Exercise brief >> What is needed is an exact copy of all the records.

==== Material to process ====

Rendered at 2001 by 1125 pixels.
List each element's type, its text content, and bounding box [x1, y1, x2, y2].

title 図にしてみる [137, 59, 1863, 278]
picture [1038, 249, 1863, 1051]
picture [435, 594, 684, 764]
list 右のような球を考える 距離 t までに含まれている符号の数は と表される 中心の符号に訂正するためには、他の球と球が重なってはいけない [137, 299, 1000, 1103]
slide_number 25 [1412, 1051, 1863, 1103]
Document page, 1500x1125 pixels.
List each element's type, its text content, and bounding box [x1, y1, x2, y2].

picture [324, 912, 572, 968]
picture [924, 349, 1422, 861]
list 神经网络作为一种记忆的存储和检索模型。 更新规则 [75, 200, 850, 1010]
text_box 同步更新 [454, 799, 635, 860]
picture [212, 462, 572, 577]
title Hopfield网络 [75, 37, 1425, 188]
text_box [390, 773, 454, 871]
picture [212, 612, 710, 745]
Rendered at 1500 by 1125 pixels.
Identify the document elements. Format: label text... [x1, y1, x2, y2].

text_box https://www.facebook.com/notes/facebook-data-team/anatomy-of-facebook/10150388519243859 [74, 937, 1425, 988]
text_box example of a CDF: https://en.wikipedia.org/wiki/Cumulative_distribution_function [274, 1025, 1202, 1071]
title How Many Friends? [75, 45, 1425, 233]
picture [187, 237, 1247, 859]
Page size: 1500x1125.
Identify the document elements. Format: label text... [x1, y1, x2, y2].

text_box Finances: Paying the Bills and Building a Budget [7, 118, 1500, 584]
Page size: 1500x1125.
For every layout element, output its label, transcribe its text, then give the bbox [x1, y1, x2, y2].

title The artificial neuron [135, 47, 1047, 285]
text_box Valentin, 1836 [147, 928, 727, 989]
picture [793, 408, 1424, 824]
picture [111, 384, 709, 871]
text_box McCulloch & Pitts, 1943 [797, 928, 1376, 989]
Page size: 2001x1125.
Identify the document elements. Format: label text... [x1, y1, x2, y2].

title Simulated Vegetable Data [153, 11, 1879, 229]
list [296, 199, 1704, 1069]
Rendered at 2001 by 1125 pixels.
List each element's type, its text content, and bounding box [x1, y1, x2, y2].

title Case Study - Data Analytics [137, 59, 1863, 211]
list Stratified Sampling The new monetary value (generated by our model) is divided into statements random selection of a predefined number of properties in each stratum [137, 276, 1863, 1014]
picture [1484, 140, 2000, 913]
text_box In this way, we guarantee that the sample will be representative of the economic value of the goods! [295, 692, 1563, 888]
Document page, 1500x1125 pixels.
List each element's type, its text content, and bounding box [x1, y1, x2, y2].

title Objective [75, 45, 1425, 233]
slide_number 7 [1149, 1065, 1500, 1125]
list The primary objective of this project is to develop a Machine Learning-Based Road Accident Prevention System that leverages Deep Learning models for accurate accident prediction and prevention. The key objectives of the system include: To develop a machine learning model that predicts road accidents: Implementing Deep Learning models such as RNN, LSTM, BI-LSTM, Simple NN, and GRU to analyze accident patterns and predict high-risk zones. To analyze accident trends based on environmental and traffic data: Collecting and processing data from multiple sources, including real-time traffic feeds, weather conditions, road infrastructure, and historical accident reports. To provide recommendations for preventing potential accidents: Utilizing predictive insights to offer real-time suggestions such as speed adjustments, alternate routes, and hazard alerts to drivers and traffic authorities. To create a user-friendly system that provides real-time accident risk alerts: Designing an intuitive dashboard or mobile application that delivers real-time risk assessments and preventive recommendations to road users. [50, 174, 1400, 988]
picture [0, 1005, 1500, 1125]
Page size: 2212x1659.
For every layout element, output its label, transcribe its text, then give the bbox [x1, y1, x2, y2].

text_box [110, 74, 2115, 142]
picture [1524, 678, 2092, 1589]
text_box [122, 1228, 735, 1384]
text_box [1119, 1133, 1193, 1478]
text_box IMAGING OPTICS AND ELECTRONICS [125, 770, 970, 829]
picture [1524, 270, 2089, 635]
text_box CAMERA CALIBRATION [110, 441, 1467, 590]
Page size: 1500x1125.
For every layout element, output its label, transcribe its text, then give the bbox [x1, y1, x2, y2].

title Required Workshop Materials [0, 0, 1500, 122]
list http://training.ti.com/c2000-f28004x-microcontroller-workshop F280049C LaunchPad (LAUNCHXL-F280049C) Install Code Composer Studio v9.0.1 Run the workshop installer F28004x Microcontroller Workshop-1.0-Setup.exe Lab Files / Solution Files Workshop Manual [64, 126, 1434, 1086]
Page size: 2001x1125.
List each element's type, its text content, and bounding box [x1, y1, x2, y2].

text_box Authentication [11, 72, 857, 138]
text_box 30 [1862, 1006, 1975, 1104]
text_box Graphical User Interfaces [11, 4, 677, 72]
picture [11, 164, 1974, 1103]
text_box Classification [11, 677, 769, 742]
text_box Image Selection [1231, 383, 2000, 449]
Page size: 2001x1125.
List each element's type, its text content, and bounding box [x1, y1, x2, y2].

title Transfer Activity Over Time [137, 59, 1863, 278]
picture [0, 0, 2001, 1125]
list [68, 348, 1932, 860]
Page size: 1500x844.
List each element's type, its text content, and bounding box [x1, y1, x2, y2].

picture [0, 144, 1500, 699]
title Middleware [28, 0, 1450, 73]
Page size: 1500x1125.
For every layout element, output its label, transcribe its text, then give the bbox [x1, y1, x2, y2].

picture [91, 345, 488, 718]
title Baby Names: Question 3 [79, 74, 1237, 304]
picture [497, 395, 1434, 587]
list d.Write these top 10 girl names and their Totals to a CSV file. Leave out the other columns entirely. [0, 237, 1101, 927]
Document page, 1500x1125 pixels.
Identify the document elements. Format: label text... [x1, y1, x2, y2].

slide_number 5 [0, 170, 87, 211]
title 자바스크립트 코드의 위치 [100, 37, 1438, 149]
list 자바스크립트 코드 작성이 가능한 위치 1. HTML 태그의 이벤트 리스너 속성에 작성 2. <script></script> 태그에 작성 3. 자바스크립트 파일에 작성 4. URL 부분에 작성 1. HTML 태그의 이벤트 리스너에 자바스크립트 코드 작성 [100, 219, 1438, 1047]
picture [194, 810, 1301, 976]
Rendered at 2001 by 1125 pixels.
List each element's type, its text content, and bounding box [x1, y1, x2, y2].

====

Finished task >>
Rendered at 2001 by 1125 pixels.
List each element's type, its text content, and bounding box [x1, y1, x2, y2].

title 図にしてみる [137, 59, 1863, 278]
picture [1038, 249, 1863, 1051]
picture [435, 594, 684, 764]
list 右のような球を考える 距離 t までに含まれている符号の数は と表される 中心の符号に訂正するためには、他の球と球が重なってはいけない [137, 299, 1000, 1103]
slide_number 25 [1412, 1051, 1863, 1103]
Document page, 1500x1125 pixels.
List each element's type, its text content, and bounding box [x1, y1, x2, y2].

picture [324, 912, 572, 968]
picture [924, 349, 1422, 861]
list 神经网络作为一种记忆的存储和检索模型。 更新规则 [75, 200, 850, 1010]
text_box 同步更新 [454, 799, 635, 860]
picture [212, 462, 572, 577]
title Hopfield网络 [75, 37, 1425, 188]
text_box [390, 773, 454, 871]
picture [212, 612, 710, 745]
Rendered at 1500 by 1125 pixels.
Identify the document elements. Format: label text... [x1, y1, x2, y2].

text_box https://www.facebook.com/notes/facebook-data-team/anatomy-of-facebook/10150388519243859 [74, 937, 1425, 988]
text_box example of a CDF: https://en.wikipedia.org/wiki/Cumulative_distribution_function [274, 1025, 1202, 1071]
title How Many Friends? [75, 45, 1425, 233]
picture [187, 237, 1247, 859]
Page size: 1500x1125.
Identify the document elements. Format: label text... [x1, y1, x2, y2].

text_box Finances: Paying the Bills and Building a Budget [7, 118, 1500, 584]
Page size: 1500x1125.
For every layout element, output its label, transcribe its text, then give the bbox [x1, y1, x2, y2].

title The artificial neuron [135, 47, 1047, 285]
text_box Valentin, 1836 [147, 928, 727, 989]
picture [793, 408, 1424, 824]
picture [111, 384, 709, 871]
text_box McCulloch & Pitts, 1943 [797, 928, 1376, 989]
Page size: 2001x1125.
Identify the document elements. Format: label text... [x1, y1, x2, y2].

title Simulated Vegetable Data [153, 11, 1879, 229]
list [296, 199, 1704, 1069]
Rendered at 2001 by 1125 pixels.
List each element's type, its text content, and bounding box [x1, y1, x2, y2].

title Case Study - Data Analytics [137, 59, 1863, 211]
list Stratified Sampling The new monetary value (generated by our model) is divided into statements random selection of a predefined number of properties in each stratum [137, 276, 1863, 1014]
picture [1484, 140, 2000, 913]
text_box In this way, we guarantee that the sample will be representative of the economic value of the goods! [295, 692, 1563, 888]
Document page, 1500x1125 pixels.
List each element's type, its text content, and bounding box [x1, y1, x2, y2].

title Objective [75, 45, 1425, 233]
slide_number 7 [1149, 1065, 1500, 1125]
list The primary objective of this project is to develop a Machine Learning-Based Road Accident Prevention System that leverages Deep Learning models for accurate accident prediction and prevention. The key objectives of the system include: To develop a machine learning model that predicts road accidents: Implementing Deep Learning models such as RNN, LSTM, BI-LSTM, Simple NN, and GRU to analyze accident patterns and predict high-risk zones. To analyze accident trends based on environmental and traffic data: Collecting and processing data from multiple sources, including real-time traffic feeds, weather conditions, road infrastructure, and historical accident reports. To provide recommendations for preventing potential accidents: Utilizing predictive insights to offer real-time suggestions such as speed adjustments, alternate routes, and hazard alerts to drivers and traffic authorities. To create a user-friendly system that provides real-time accident risk alerts: Designing an intuitive dashboard or mobile application that delivers real-time risk assessments and preventive recommendations to road users. [50, 174, 1400, 988]
picture [0, 1005, 1500, 1125]
Page size: 2212x1659.
For every layout element, output its label, transcribe its text, then give the bbox [x1, y1, x2, y2].

text_box [110, 74, 2115, 142]
picture [1524, 678, 2092, 1589]
text_box [122, 1228, 735, 1384]
text_box [1119, 1133, 1193, 1478]
text_box IMAGING OPTICS AND ELECTRONICS [125, 770, 970, 829]
picture [1524, 270, 2089, 635]
text_box CAMERA CALIBRATION [110, 441, 1467, 590]
Page size: 1500x1125.
For every layout element, output its label, transcribe its text, then give the bbox [x1, y1, x2, y2].

title Required Workshop Materials [0, 0, 1500, 122]
list http://training.ti.com/c2000-f28004x-microcontroller-workshop F280049C LaunchPad (LAUNCHXL-F280049C) Install Code Composer Studio v9.0.1 Run the workshop installer F28004x Microcontroller Workshop-1.0-Setup.exe Lab Files / Solution Files Workshop Manual [64, 126, 1434, 1086]
Page size: 2001x1125.
List each element's type, its text content, and bounding box [x1, y1, x2, y2].

text_box Authentication [11, 72, 857, 138]
text_box 30 [1862, 1006, 1975, 1104]
text_box Graphical User Interfaces [11, 4, 677, 72]
picture [11, 164, 1974, 1103]
text_box Classification [11, 677, 769, 742]
text_box Image Selection [1231, 383, 2000, 449]
Page size: 2001x1125.
List each element's type, its text content, and bounding box [x1, y1, x2, y2].

title Transfer Activity Over Time [137, 59, 1863, 278]
picture [0, 0, 2001, 1125]
list [68, 348, 1932, 860]
Page size: 1500x844.
List each element's type, its text content, and bounding box [x1, y1, x2, y2].

picture [0, 144, 1500, 699]
title Middleware [28, 0, 1450, 73]
Page size: 1500x1125.
For every layout element, output its label, transcribe its text, then give the bbox [x1, y1, x2, y2].

picture [91, 345, 488, 718]
title Baby Names: Question 3 [79, 74, 1237, 304]
picture [497, 395, 1434, 587]
list d.Write these top 10 girl names and their Totals to a CSV file. Leave out the other columns entirely. [0, 237, 1101, 927]
Document page, 1500x1125 pixels.
Identify the document elements. Format: label text... [x1, y1, x2, y2].

slide_number 5 [0, 170, 87, 211]
title 자바스크립트 코드의 위치 [100, 37, 1438, 149]
list 자바스크립트 코드 작성이 가능한 위치 1. HTML 태그의 이벤트 리스너 속성에 작성 2. <script></script> 태그에 작성 3. 자바스크립트 파일에 작성 4. URL 부분에 작성 1. HTML 태그의 이벤트 리스너에 자바스크립트 코드 작성 [100, 219, 1438, 1047]
picture [194, 810, 1301, 976]
Rendered at 2001 by 1125 pixels.
List each element's type, its text content, and bounding box [x1, y1, x2, y2].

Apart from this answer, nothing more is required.